Lauren Otis Goes to "The Edge"
A young actress makes her Charlotte theatrical debut in CAST's "The Edge of Our Bodies"
The regional premier of The Edge of Our Bodies (May 24-June 23) comes to CAST directly from the 2011 Humana Festival of New American Plays at Actors Theatre of Louisville. It's presented as almost a one-woman show. There’s a walk-on by a character identified only as a maintenance man.
Sixteen-year-old Bernadette (Lauren Otis) begins by reading aloud from her journal. She is alone on the set of Jean Genet’s The Maids, a mid-century absurdist work, at her New England prep school. Bernie is describing a train trip to New York City. Several men are looking at her on the platform in New Haven, and all enter the same car on the train. She distracts herself by thinking about her boyfriend in the city. Over the course of the play, she will reveal more (by way of her journals) and travel to visit her boyfriend to share some big news.

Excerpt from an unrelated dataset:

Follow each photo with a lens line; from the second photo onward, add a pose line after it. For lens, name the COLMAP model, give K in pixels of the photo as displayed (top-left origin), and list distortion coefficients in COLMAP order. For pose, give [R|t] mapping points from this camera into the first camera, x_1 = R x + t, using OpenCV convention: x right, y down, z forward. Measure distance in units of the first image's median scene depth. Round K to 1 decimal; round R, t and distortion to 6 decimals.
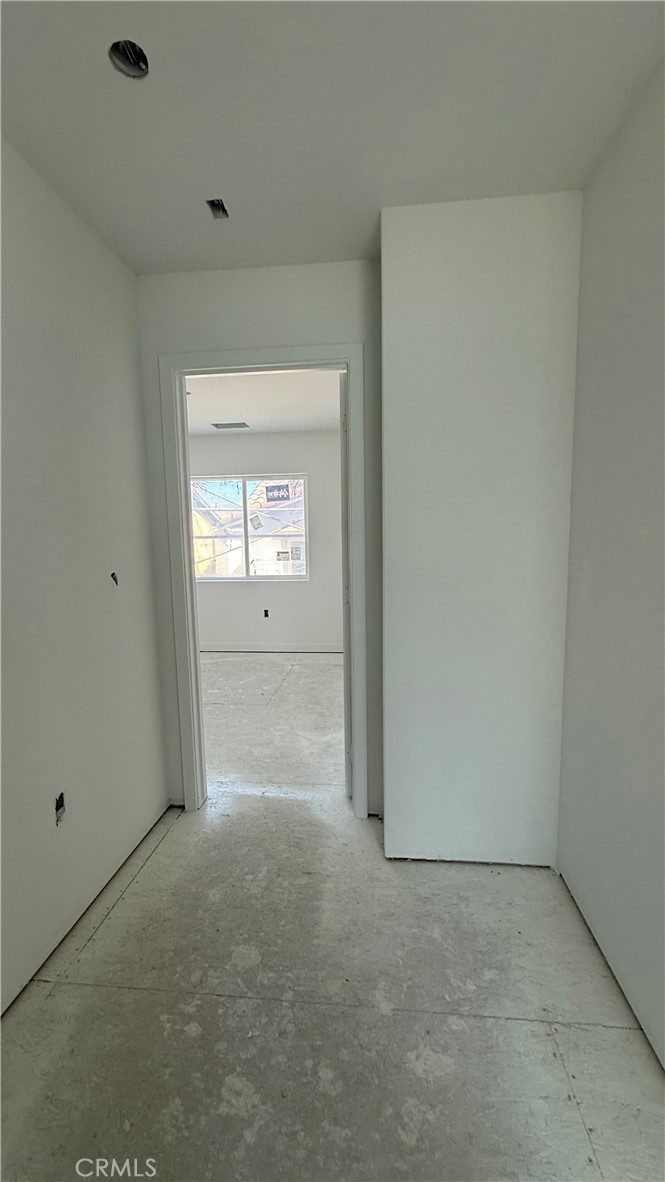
lens RADIAL K [[488.8, 0, 334.8], [0, 488.8, 598.9], [0, 0, 1]] dist [-0.001956, 0.000046]
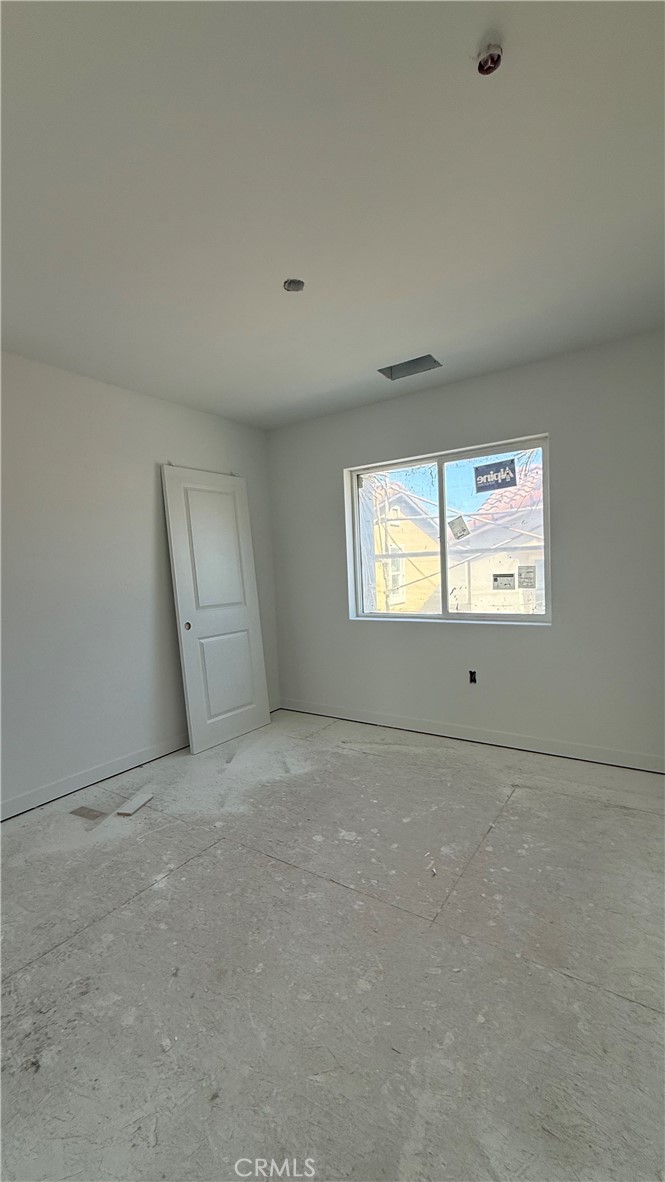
lens RADIAL K [[488.8, 0, 327.9], [0, 488.8, 591.3], [0, 0, 1]] dist [-0.001956, 0.000046]
pose [[0.875757, 0.005218, -0.482724, -0.007052], [-0.033214, 0.998223, -0.049465, -0.039920], [0.481609, 0.059353, 0.874374, 0.384100]]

I spoke to Otis about the play and how she feels about starring in a one-woman show.
Revue: How hard is it to do a one-woman show? Have you ever done one before?

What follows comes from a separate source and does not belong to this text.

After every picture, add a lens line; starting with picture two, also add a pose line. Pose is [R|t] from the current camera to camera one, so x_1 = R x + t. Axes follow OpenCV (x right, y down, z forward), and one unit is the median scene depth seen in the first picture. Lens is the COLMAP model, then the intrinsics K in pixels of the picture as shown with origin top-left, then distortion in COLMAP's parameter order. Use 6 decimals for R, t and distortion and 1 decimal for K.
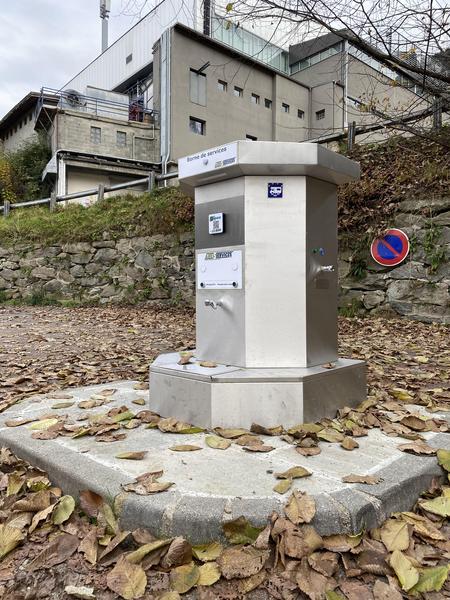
lens RADIAL K [[446.8, 0, 224.3], [0, 446.8, 302.1], [0, 0, 1]] dist [0.010638, -0.003560]
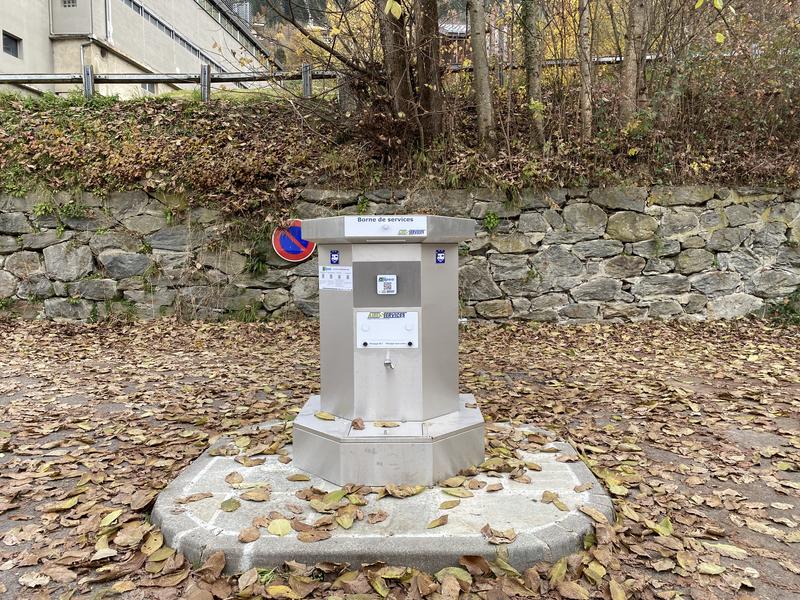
lens RADIAL K [[595.7, 0, 401.2], [0, 595.7, 296.4], [0, 0, 1]] dist [0.010638, -0.003560]
pose [[0.737971, -0.045352, 0.673306, -0.264792], [0.019016, 0.998741, 0.046430, -0.061773], [-0.674564, -0.021460, 0.737904, -0.005640]]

Lauren Otis: It's surprisingly easier than I thought it would be. And, no, I haven't done one before. It's a lot of work, but this is such a supportive environment. And I've discovered I am quite comfortable looking into the eyes of the audience and speaking directly to them. I have let go of any fears and doubts I had.
Revue: What guidance is [director] Michael [Simmons] giving you to help?
LO: Michael has been amazing. He has really embraced me, and he didn't even know me until the audition. I'm never gotten this much positive feedback from a director before. And his feedback comes from a really genuine place. He really cares about Adam Rapp's work and wants to do it justice.
Revue: What attracted you to such a dark play?
LO: I saw the posting online and was immediately interested. I related to the language. I may not be able to relate to all that Bernadette goes through, but her experiences are what many other teens girls have been through. She's very feminine, young, and ahead of her time. She's a writer. And I'm a writer myself, so I relate to her on that level.
This is definitely the darkest thing I've ever done. I've got a lot of musicals and dance in my background … This play is so intimate and so personal. But, I'm comfortable talking about my own life to others. I don't mind sharing; I'm unafraid to be honest. Bernadette's the same way.
Revue: Not to make you nervous — but everything rests on your shoulders! The dialogue (or monologue in this case) would have to be pretty incredible. Is it? How so?
LO: It is. Bernadette is so insightful. She spends a lot of time reading [to the audience] from her journal. She's very in tune with what's going on around her. She's funny and sarcastic, intuitive, and aware. She's observing her surroundings and sharing what she sees. She talks about a tree being withered and arthritic. She's painting a very clear, beautiful picture of what she sees.
Revue: I read that this was your first local audition and that you won the role in the face of stiff competition. Why do you think you got the coveted part?
LO: Well, I missed an email from Michael, so I didn't prepare what I was supposed to prepare. I was worried that, because of that, I hadn't done well. But after my audition, Michael and I talked about the play. I was really attached to it already and told him I was interested in being assistant director or otherwise being involved somehow even if I didn't get the part …
He said he liked my intuition and ability to hone in on a scene.
Revue: What's your background? Why did you choose to move to Charlotte?
LO: I went to college in Philadelphia. My long-term boyfriend and I decided we wanted a change of scenery. His family had recently moved to North Carolina, so we decided to join them here. It was scary, but it's been really positive for both of us.
Revue: Who do you think is the audience for this play? I saw on CAST's website that it's recommended for ages sixteen and up.
LO: Yes. There are some scenes with sexually explicit language. I don't want to say that women will relate to it more than men, because there are some male characters Bernadette describes. So there is something men can relate to. Bernadette is an intellectual and makes some obscure literary references. People who love literature will be interested in those.
Revue: Do you like Bernadette?
LO: I do like her. Like most sixteen-year-olds, she can be a little self-absorbed. But I was sixteen once and went through my first heartbreak, so I know how she feels. She's incredibly brave, smart, funny, and sexy.
Revue: Anything else people ought to know?
LO: Don't be afraid to laugh even though the humor comes from a very dark place. Bernadette has a good sense of humor. Also, chances are, I will make eye contact with you. Be ready.
I'm really excited about this play. In rehearsals, I've been talking just to Michael. I'm ready to have some new people to talk to.